[Opening WORKING DATA section]

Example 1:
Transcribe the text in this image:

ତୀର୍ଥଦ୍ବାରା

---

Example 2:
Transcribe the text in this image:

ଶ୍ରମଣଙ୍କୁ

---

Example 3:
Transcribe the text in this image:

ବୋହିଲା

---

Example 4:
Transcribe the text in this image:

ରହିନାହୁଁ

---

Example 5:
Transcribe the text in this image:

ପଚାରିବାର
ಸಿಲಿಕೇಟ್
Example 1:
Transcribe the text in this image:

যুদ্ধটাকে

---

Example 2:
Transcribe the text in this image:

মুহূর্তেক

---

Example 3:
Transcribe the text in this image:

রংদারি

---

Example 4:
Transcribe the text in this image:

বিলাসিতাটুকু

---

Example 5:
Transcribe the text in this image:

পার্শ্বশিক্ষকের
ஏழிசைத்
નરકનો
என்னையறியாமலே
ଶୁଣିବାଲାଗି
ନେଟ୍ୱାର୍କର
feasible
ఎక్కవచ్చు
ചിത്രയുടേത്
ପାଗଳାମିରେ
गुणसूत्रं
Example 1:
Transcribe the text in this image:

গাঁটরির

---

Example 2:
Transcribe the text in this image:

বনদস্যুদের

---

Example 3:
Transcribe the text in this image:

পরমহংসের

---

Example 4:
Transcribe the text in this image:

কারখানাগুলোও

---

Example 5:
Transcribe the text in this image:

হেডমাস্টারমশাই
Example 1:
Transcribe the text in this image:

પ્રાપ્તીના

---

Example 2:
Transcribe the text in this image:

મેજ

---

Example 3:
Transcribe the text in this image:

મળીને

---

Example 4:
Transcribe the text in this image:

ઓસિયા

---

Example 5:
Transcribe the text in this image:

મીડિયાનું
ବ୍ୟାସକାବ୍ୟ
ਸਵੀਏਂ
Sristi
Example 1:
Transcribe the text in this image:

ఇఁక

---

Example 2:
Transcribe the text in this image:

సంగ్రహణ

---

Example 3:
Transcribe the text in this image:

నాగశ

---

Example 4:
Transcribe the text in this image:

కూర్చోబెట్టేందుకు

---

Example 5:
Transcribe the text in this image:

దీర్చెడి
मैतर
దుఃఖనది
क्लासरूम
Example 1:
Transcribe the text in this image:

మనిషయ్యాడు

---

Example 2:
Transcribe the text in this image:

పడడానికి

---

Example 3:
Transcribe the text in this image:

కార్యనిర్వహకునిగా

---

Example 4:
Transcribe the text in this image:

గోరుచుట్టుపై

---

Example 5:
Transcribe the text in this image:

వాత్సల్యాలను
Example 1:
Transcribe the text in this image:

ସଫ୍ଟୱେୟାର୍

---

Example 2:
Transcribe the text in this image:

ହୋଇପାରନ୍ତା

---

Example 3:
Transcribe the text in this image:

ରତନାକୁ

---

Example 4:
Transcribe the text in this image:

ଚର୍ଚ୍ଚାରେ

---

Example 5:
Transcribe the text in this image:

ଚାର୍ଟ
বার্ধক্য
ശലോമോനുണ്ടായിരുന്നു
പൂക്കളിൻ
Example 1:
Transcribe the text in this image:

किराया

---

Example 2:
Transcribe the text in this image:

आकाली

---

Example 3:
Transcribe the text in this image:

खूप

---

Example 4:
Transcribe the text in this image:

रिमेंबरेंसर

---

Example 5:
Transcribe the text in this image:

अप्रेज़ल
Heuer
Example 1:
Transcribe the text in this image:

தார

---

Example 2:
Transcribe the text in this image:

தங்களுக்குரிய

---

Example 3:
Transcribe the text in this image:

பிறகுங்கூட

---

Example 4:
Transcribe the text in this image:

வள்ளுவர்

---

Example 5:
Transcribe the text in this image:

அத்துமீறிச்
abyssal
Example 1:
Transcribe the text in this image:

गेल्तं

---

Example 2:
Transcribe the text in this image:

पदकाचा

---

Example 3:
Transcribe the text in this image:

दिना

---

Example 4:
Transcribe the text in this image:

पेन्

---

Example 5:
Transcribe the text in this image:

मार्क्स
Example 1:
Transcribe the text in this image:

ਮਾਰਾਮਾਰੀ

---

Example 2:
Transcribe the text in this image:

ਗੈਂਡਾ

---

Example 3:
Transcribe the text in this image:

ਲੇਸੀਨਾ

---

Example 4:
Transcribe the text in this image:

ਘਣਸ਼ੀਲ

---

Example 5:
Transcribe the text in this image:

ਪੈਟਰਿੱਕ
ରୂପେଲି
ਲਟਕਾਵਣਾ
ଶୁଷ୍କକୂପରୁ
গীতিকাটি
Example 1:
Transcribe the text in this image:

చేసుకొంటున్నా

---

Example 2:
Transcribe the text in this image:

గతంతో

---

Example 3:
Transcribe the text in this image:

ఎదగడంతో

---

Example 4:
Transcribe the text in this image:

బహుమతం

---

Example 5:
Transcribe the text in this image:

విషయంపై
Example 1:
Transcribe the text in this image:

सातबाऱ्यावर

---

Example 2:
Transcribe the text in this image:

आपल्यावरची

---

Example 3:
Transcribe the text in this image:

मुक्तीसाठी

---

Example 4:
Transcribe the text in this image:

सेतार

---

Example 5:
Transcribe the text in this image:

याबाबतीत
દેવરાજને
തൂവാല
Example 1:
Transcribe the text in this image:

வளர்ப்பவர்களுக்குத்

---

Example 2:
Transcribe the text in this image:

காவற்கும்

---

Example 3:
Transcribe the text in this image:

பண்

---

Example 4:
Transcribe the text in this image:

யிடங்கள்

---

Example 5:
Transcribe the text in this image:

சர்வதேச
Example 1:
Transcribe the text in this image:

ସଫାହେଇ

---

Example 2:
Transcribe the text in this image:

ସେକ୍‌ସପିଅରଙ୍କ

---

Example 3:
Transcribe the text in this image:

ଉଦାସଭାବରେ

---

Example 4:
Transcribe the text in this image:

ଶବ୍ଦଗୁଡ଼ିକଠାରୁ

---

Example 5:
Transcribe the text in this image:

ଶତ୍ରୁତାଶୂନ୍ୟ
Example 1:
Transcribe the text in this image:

[Closing WORKING DATA section]

▶ INSTRUCTIONS FOR THE TASK:
The records above need to be retyped exactly.

▶ THE ANSWER:
Example 1:
Transcribe the text in this image:

ତୀର୍ଥଦ୍ବାରା

---

Example 2:
Transcribe the text in this image:

ଶ୍ରମଣଙ୍କୁ

---

Example 3:
Transcribe the text in this image:

ବୋହିଲା

---

Example 4:
Transcribe the text in this image:

ରହିନାହୁଁ

---

Example 5:
Transcribe the text in this image:

ପଚାରିବାର
ಸಿಲಿಕೇಟ್
Example 1:
Transcribe the text in this image:

যুদ্ধটাকে

---

Example 2:
Transcribe the text in this image:

মুহূর্তেক

---

Example 3:
Transcribe the text in this image:

রংদারি

---

Example 4:
Transcribe the text in this image:

বিলাসিতাটুকু

---

Example 5:
Transcribe the text in this image:

পার্শ্বশিক্ষকের
ஏழிசைத்
નરકનો
என்னையறியாமலே
ଶୁଣିବାଲାଗି
ନେଟ୍ୱାର୍କର
feasible
ఎక్కవచ్చు
ചിത്രയുടേത്
ପାଗଳାମିରେ
गुणसूत्रं
Example 1:
Transcribe the text in this image:

গাঁটরির

---

Example 2:
Transcribe the text in this image:

বনদস্যুদের

---

Example 3:
Transcribe the text in this image:

পরমহংসের

---

Example 4:
Transcribe the text in this image:

কারখানাগুলোও

---

Example 5:
Transcribe the text in this image:

হেডমাস্টারমশাই
Example 1:
Transcribe the text in this image:

પ્રાપ્તીના

---

Example 2:
Transcribe the text in this image:

મેજ

---

Example 3:
Transcribe the text in this image:

મળીને

---

Example 4:
Transcribe the text in this image:

ઓસિયા

---

Example 5:
Transcribe the text in this image:

મીડિયાનું
ବ୍ୟାସକାବ୍ୟ
ਸਵੀਏਂ
Sristi
Example 1:
Transcribe the text in this image:

ఇఁక

---

Example 2:
Transcribe the text in this image:

సంగ్రహణ

---

Example 3:
Transcribe the text in this image:

నాగశ

---

Example 4:
Transcribe the text in this image:

కూర్చోబెట్టేందుకు

---

Example 5:
Transcribe the text in this image:

దీర్చెడి
मैतर
దుఃఖనది
क्लासरूम
Example 1:
Transcribe the text in this image:

మనిషయ్యాడు

---

Example 2:
Transcribe the text in this image:

పడడానికి

---

Example 3:
Transcribe the text in this image:

కార్యనిర్వహకునిగా

---

Example 4:
Transcribe the text in this image:

గోరుచుట్టుపై

---

Example 5:
Transcribe the text in this image:

వాత్సల్యాలను
Example 1:
Transcribe the text in this image:

ସଫ୍ଟୱେୟାର୍

---

Example 2:
Transcribe the text in this image:

ହୋଇପାରନ୍ତା

---

Example 3:
Transcribe the text in this image:

ରତନାକୁ

---

Example 4:
Transcribe the text in this image:

ଚର୍ଚ୍ଚାରେ

---

Example 5:
Transcribe the text in this image:

ଚାର୍ଟ
বার্ধক্য
ശലോമോനുണ്ടായിരുന്നു
പൂക്കളിൻ
Example 1:
Transcribe the text in this image:

किराया

---

Example 2:
Transcribe the text in this image:

आकाली

---

Example 3:
Transcribe the text in this image:

खूप

---

Example 4:
Transcribe the text in this image:

रिमेंबरेंसर

---

Example 5:
Transcribe the text in this image:

अप्रेज़ल
Heuer
Example 1:
Transcribe the text in this image:

தார

---

Example 2:
Transcribe the text in this image:

தங்களுக்குரிய

---

Example 3:
Transcribe the text in this image:

பிறகுங்கூட

---

Example 4:
Transcribe the text in this image:

வள்ளுவர்

---

Example 5:
Transcribe the text in this image:

அத்துமீறிச்
abyssal
Example 1:
Transcribe the text in this image:

गेल्तं

---

Example 2:
Transcribe the text in this image:

पदकाचा

---

Example 3:
Transcribe the text in this image:

दिना

---

Example 4:
Transcribe the text in this image:

पेन्

---

Example 5:
Transcribe the text in this image:

मार्क्स
Example 1:
Transcribe the text in this image:

ਮਾਰਾਮਾਰੀ

---

Example 2:
Transcribe the text in this image:

ਗੈਂਡਾ

---

Example 3:
Transcribe the text in this image:

ਲੇਸੀਨਾ

---

Example 4:
Transcribe the text in this image:

ਘਣਸ਼ੀਲ

---

Example 5:
Transcribe the text in this image:

ਪੈਟਰਿੱਕ
ରୂପେଲି
ਲਟਕਾਵਣਾ
ଶୁଷ୍କକୂପରୁ
গীতিকাটি
Example 1:
Transcribe the text in this image:

చేసుకొంటున్నా

---

Example 2:
Transcribe the text in this image:

గతంతో

---

Example 3:
Transcribe the text in this image:

ఎదగడంతో

---

Example 4:
Transcribe the text in this image:

బహుమతం

---

Example 5:
Transcribe the text in this image:

విషయంపై
Example 1:
Transcribe the text in this image:

सातबाऱ्यावर

---

Example 2:
Transcribe the text in this image:

आपल्यावरची

---

Example 3:
Transcribe the text in this image:

मुक्तीसाठी

---

Example 4:
Transcribe the text in this image:

सेतार

---

Example 5:
Transcribe the text in this image:

याबाबतीत
દેવરાજને
തൂവാല
Example 1:
Transcribe the text in this image:

வளர்ப்பவர்களுக்குத்

---

Example 2:
Transcribe the text in this image:

காவற்கும்

---

Example 3:
Transcribe the text in this image:

பண்

---

Example 4:
Transcribe the text in this image:

யிடங்கள்

---

Example 5:
Transcribe the text in this image:

சர்வதேச
Example 1:
Transcribe the text in this image:

ସଫାହେଇ

---

Example 2:
Transcribe the text in this image:

ସେକ୍‌ସପିଅରଙ୍କ

---

Example 3:
Transcribe the text in this image:

ଉଦାସଭାବରେ

---

Example 4:
Transcribe the text in this image:

ଶବ୍ଦଗୁଡ଼ିକଠାରୁ

---

Example 5:
Transcribe the text in this image:

ଶତ୍ରୁତାଶୂନ୍ୟ
Example 1:
Transcribe the text in this image:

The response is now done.